Overlap Device2Host and Host2Device memcpy? How can we overlap two cudaMemcpy calls?

I have a CUDA program that performs the following steps:

  1. Load a chunk of data onto GPU (cudaMemcpy - Host to Device )
  2. Launch a Kernel to work on that chunk
  3. Read back the output from GPU and goto step 1 for the next chunk. (cudaMemcpy - Device to Host)

I’m working on a Quadro FX5600, a device that doesn’t support Asynchronous Concurrent Execution of Kernel and Memcpy. (1.0 compute capability)

Here are my questions:

  1. Can we overlap steps 3 and 1 in my program? I.e, is it possible to overlap two cudaMemcpy instructions (1 being host2device and the other being device2host)? I am working with different chunks of memory on the host, and I have separate areas for input and output on the GPU.

  2. Can we do step 1 with my device (G80, cuda 1.0 compute)?

  3. If Yes, how do I do it?

Looking for any help in this regard…

Well, anyways, I tried every possible combination on cuda 1.0 hardware and finally came up with the answer:

Calling async functions in 1.0 hardware will allow CPU/GPU concurrency. The moment another GPU function is called in 1.0 hardware, they will be serialized.

Really? What test case do you have that shows this? My tests have always shown that there is a queue depth of 16 async calls on compute 1.0 hardware. This increases to 24 on compute 1.1 hardware.

I tried implementing a streamed version of my application (with 2 streams) and ran on 1.0 hardware without any benefit.

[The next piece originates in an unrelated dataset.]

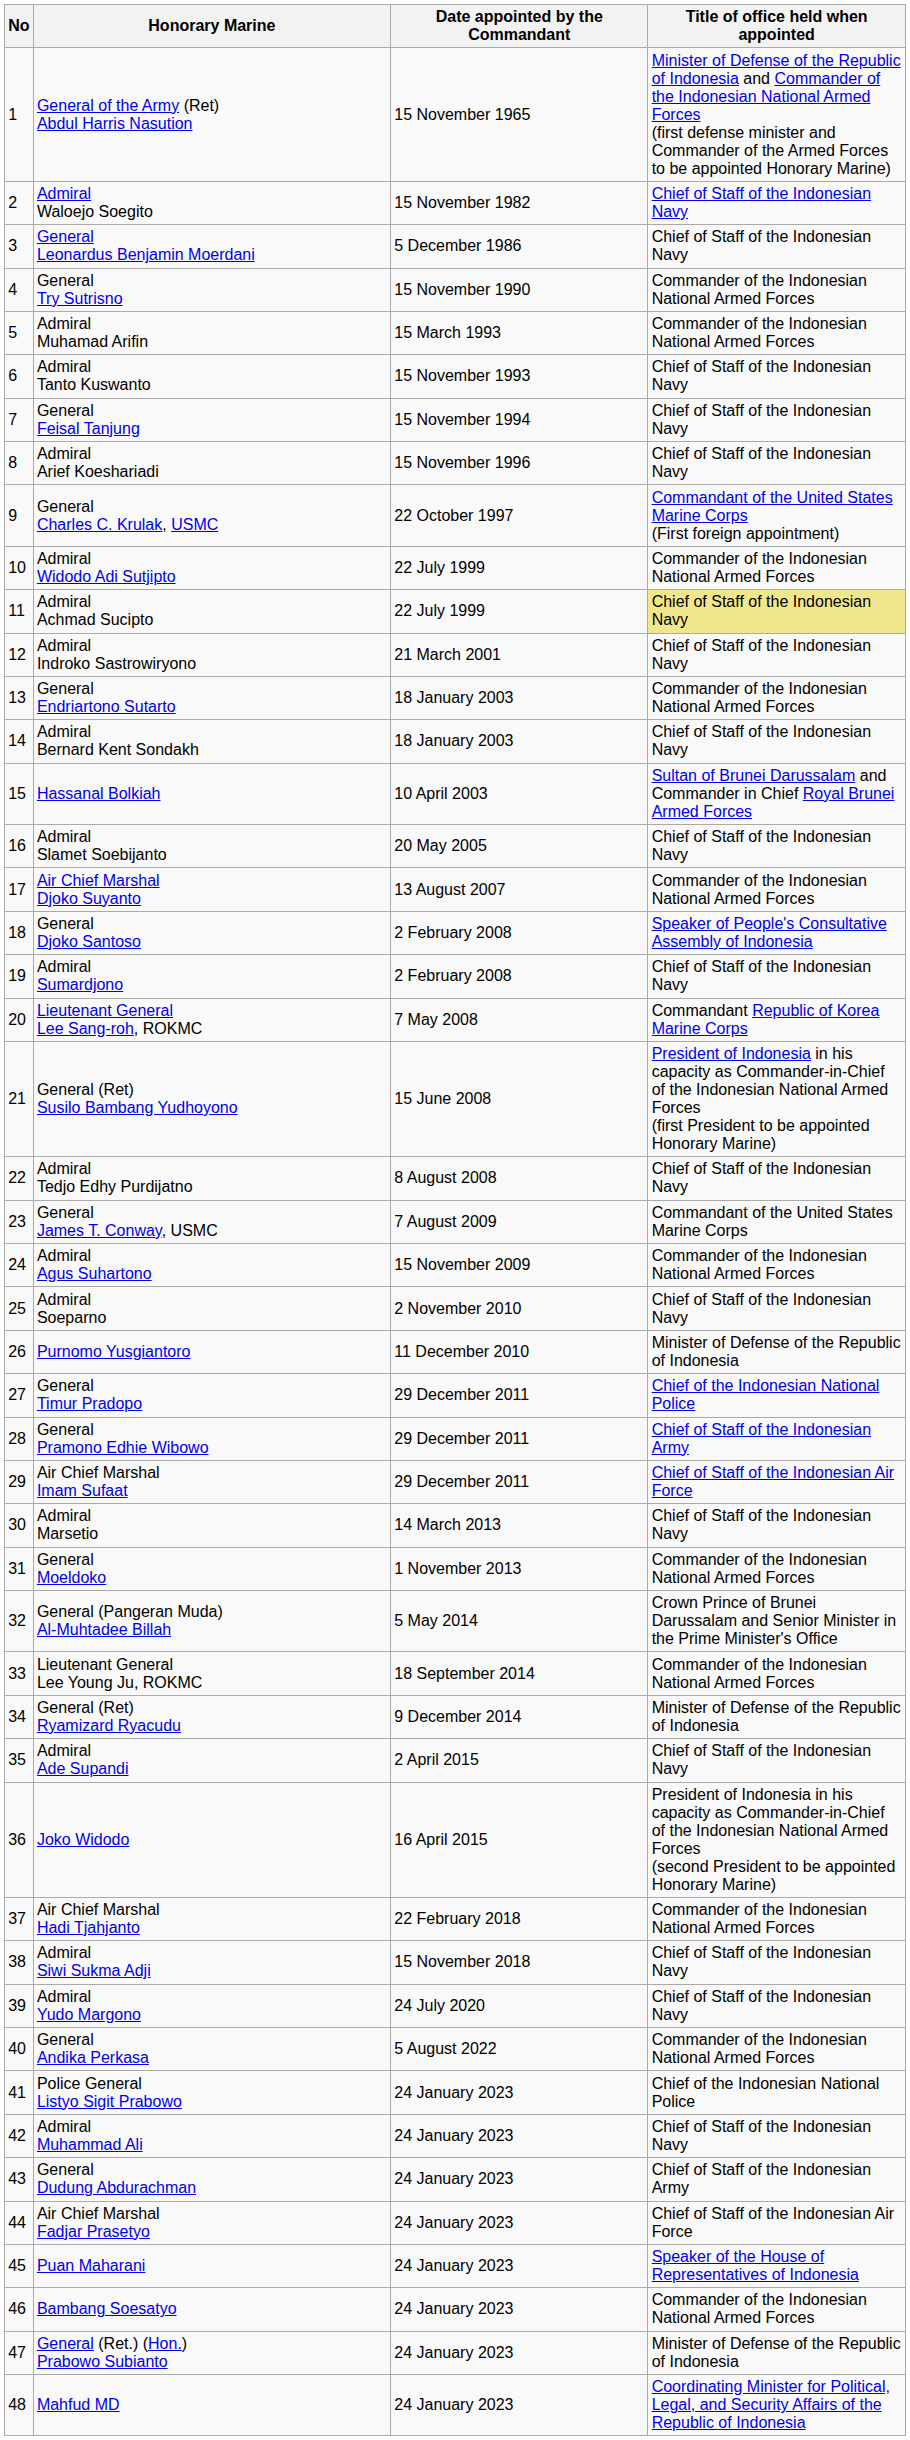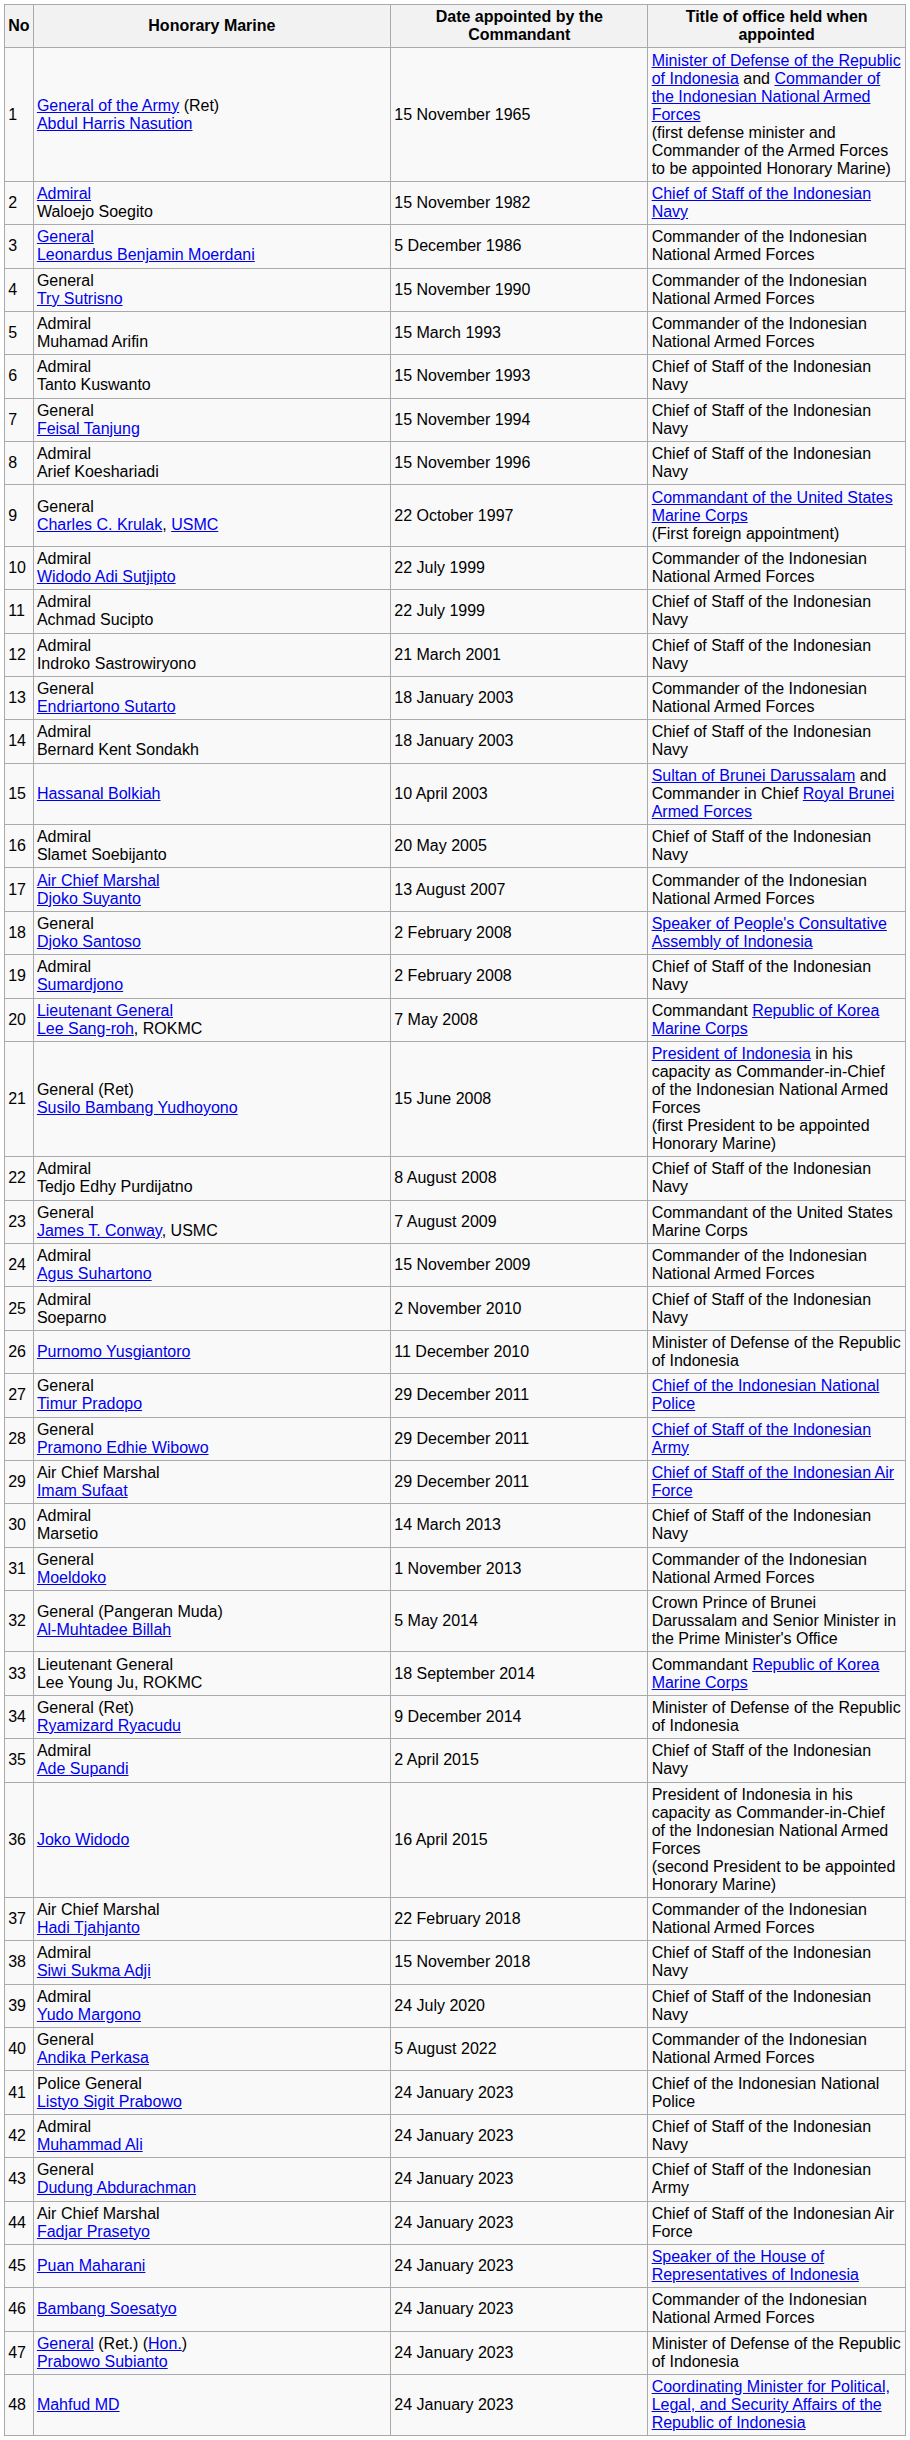General Leonardus Benjamin Moerdani | Title of office held when appointed: Chief of Staff of the Indonesian Navy -> Commander of the Indonesian National Armed Forces
Admiral Achmad Sucipto | Title of office held when appointed: khaki background -> no background
Lieutenant General Lee Young Ju, ROKMC | Title of office held when appointed: Commander of the Indonesian National Armed Forces -> Commandant Republic of Korea Marine Corps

The same application on 1.1 hardware (8600 M GT) gave about 1.8x speedup over non-streamed.

I then concluded that calls to async functions on 1.0 hardware were in effect being serialized. I was working on CUDA 2.0, and just tested on CUDA 1.1 Toolkit, with no avail.

Let me know if there is anyway I may be able to squeeze some more speed off the memcpys? PCI-E is supposed to have decent bidirectional bandwidth, which is why I was wondering if we can overlap the data send and data receive to/from GPU…

Oh, I think I was confused about what you meant by async. In both compute 1.0 and 1.1 hardware: all kernel calls are asynchronous, meaning that they return immediately after the call (if you don’t overfill the queue, that is). So you can do CPU and GPU computation overlap no matter what hardware you have.

You seem to be referring to the concurrent async memcpy/kernel execution in 2 streams which is a different beast and of course only allows speedups on compute 1.1 hardware. Async memcpy calls on 1.0 hardware are serialized. Sorry for the confusion.

I think I remember it being posted by NVIDIA somewhere that there is a hardware limitation in the GPU that prevents concurrent read/write over PCI-e.

Edit: How much one-way bandwidth are you getting? PCI-e gen 1 parts with pinned memory top of at 2.5 - 3.5 GiB/s depending on the MB. PCI-e gen 2 parts range from 4 GiB/s (780i chipset) to ~5 GiB/s (P38).